### TEXT PROVIDED:
+++
Archive for June, 2008

my first hdr

Sunday, June 22nd, 2008

Ok, after some experiments and with my friend Albert I think I nailed the whole HDR thing down. I take under exposed (exposure: -2.0) picture, store it in RAW format and then create 9 exposures (from -2.0 to 2.0) out of it. Merging those into one is the hardest part because I have to play with rather nonintuitive parameters of the algorithm, but the result is worth it. It might not be the best HDR images I’ve seen, and they might look a little bit artificial, but still the result is better than I expected. Check it out!

dance photos

Wednesday, June 18th, 2008

That’s the first time I took photos of dancing people. I didn’t before because it always was too dark for my old camera. Even now with a Nikon D80 and a f/2 fast lens I had problems and the pictures are not TAC sharp nor the white balance is perfect (hence many b&w images). Still I am happy with those, especially that I made them with fixed 35mm lens. Have a look

what shall we do with cq 5 early in the morning?

Sunday, June 15th, 2008

I have attended the Day’s tech summit. I have seen new, shiny and sexy stuff, heard nice words, promises and what’s the most important – the date: 15th November 2008. That’s when new and long awaited version of Day’s Content Management System (or maybe rather Content Management Platform) will become generally available.

When David Nüscheler (Day’s CTO) was talking about how great the new Communiqué is going to be, clients were overjoyed, most of the partners were watching closely with their breaths bated and we (Cognifide) were asking difficult questions. The answers we got were both humble and promising. Good thing is that we heard Day accepting that the current version (CQ 4.2) has it’s problems, is not that well documented and so on. Even better news is that they try to do something about it – e.g. they hired much more people to document and support it.

What’s worrying is the general approach to solving complex CQ 4.2 problems. “We admit it didn’t work well, that’s why we dropped that”, “It’s no longer a problem in CQ 5″ – that’s what we’ve heard for like half of our questions. It’s not like we’ve been shown a solution to our problems. It was rather a statement that the new system is completely different from the old one and a promise that it works the way we expect it to.

While I appreciate the courage to introduce deep changes when they’re needed, I will remain sceptical until I see them working in the real life. I am afraid that the marketing machine will make clients (and as a final outcome my bosses) even more enthusiastic about CQ and I will have to face an unknown enemy once again but with more pressure from their side. I am pretty sure that the new platform is not as shiny and sexy when it comes to developing it as how it is presented by it’s authors (and as people paying money might believe). With the completely new approach I expect completely new bugs. For sure, all Content Bus related problems passed on, are no more, ceased to be, expired and gone to meet their Maker. And that is not because Day nailed all of them and somehow magically fixed them, but that it just dropped the Content Bus idea altogether. I don’t know how will I replace this layer of abstraction – problematic, but still logical – in my day-to-day development. Will it be another month or two of fighting to make basic things work before I stop cursing Day’s developers every morning?
+++
### EXERCISES TO COMPLETE:
1) List the titles of the posts in the June 2008 archive.
2) Using the June 2008 archive, answer each question on its own line:
(a) How many exposures does the writer create from the RAW picture for an HDR image?
(b) Which camera did the writer use for the dance photos?
(c) On what date will the new version of Day's Content Management System become generally available?

### DATA LISTING:
+++
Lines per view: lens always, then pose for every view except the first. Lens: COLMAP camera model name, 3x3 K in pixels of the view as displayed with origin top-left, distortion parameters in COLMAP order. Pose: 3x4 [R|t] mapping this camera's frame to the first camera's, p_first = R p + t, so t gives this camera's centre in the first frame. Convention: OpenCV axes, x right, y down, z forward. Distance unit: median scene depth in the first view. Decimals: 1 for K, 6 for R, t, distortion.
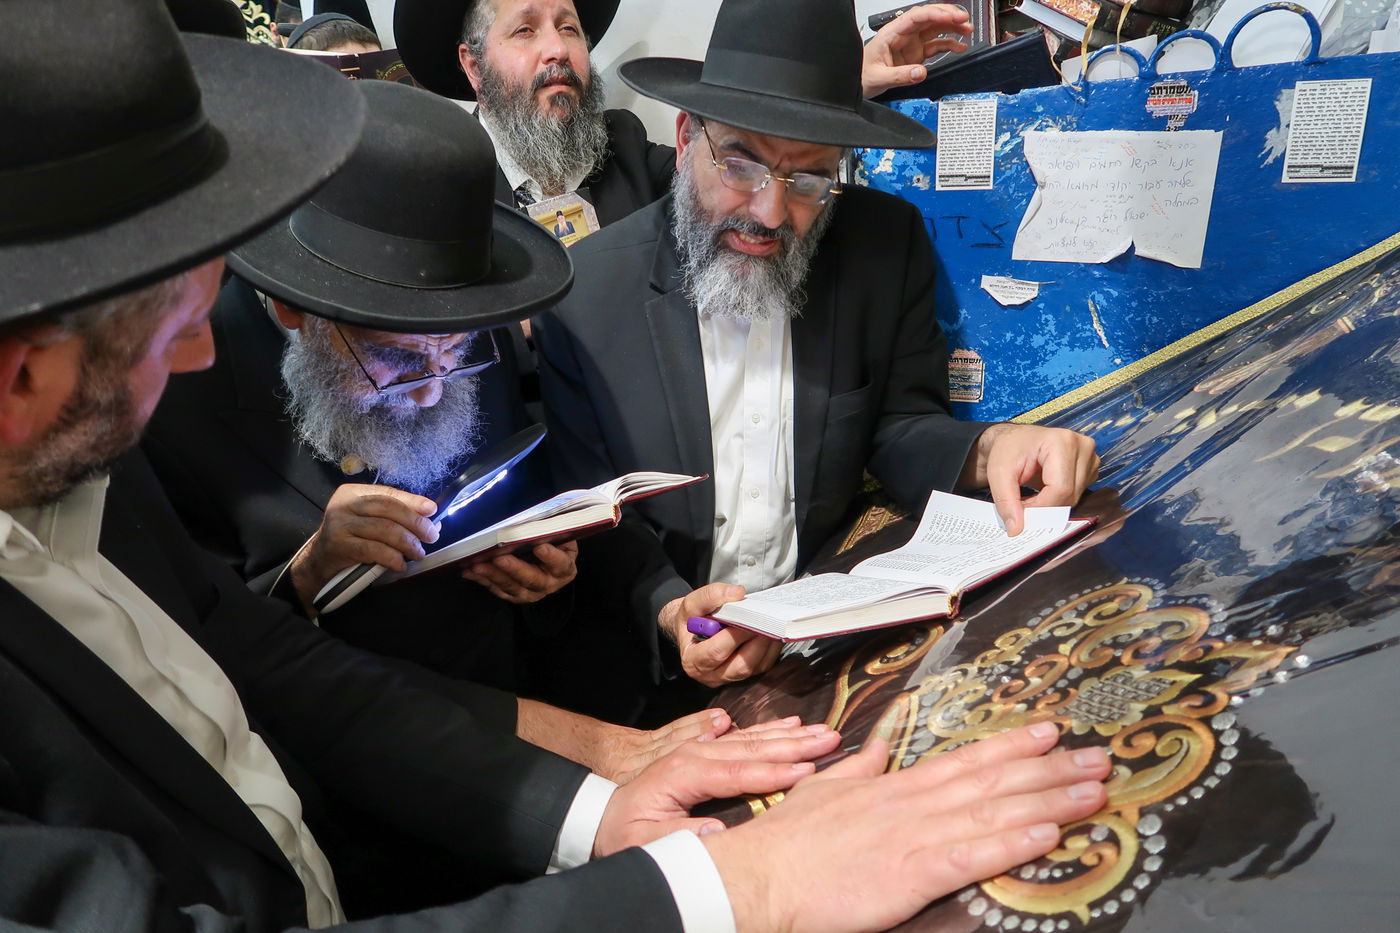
lens RADIAL K [[960.2, 0, 690.0], [0, 960.2, 472.2], [0, 0, 1]] dist [-0.021150, 0.009288]
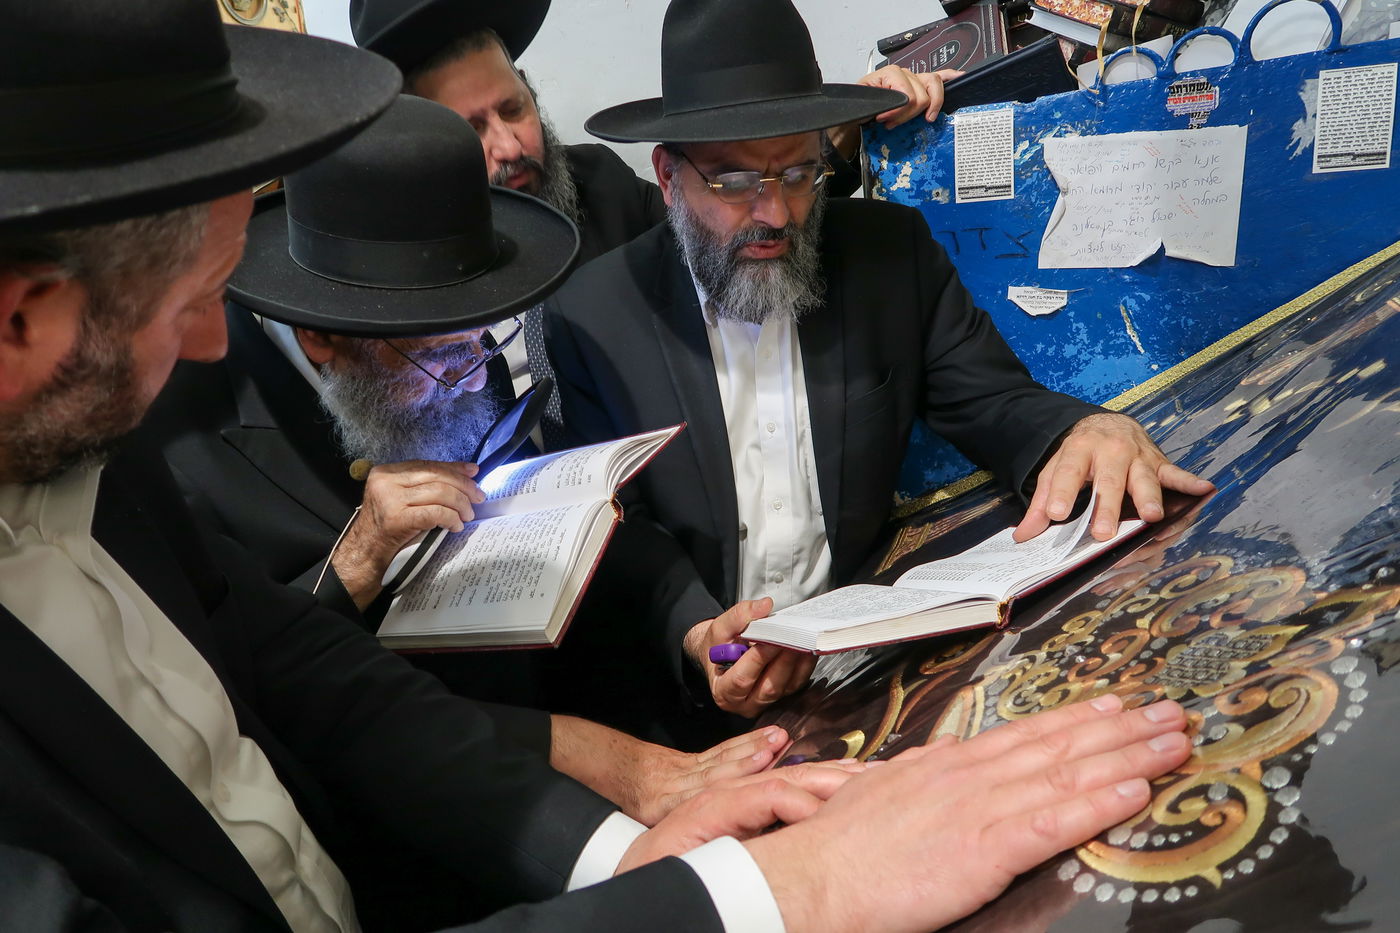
lens RADIAL K [[960.2, 0, 694.0], [0, 960.2, 470.7], [0, 0, 1]] dist [-0.021150, 0.009288]
pose [[0.999332, -0.034742, -0.011307, -0.012894], [0.033677, 0.995924, -0.083670, 0.061144], [0.014168, 0.083233, 0.996429, 0.042979]]
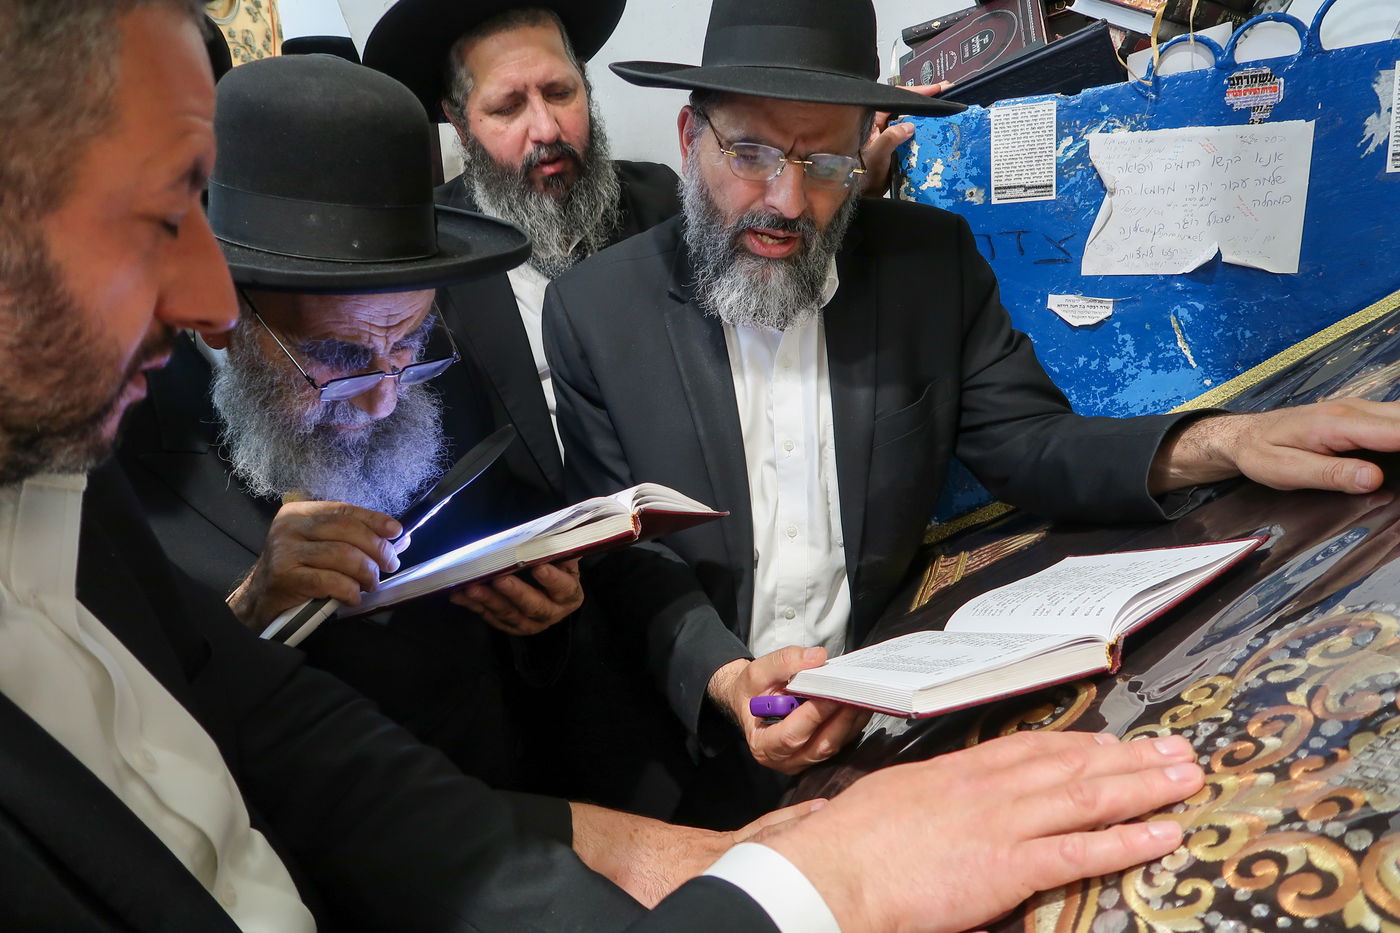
lens RADIAL K [[960.2, 0, 698.9], [0, 960.2, 470.7], [0, 0, 1]] dist [-0.021150, 0.009288]
pose [[0.999234, -0.034561, 0.018362, -0.052705], [0.036117, 0.995053, -0.092548, 0.035441], [-0.015073, 0.093140, 0.995539, 0.144745]]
+++
### WRITTEN ANSWERS:
1)
my first hdr
dance photos
what shall we do with cq 5 early in the morning?

2)
(a) 9
(b) A Nikon D80
(c) 15th November 2008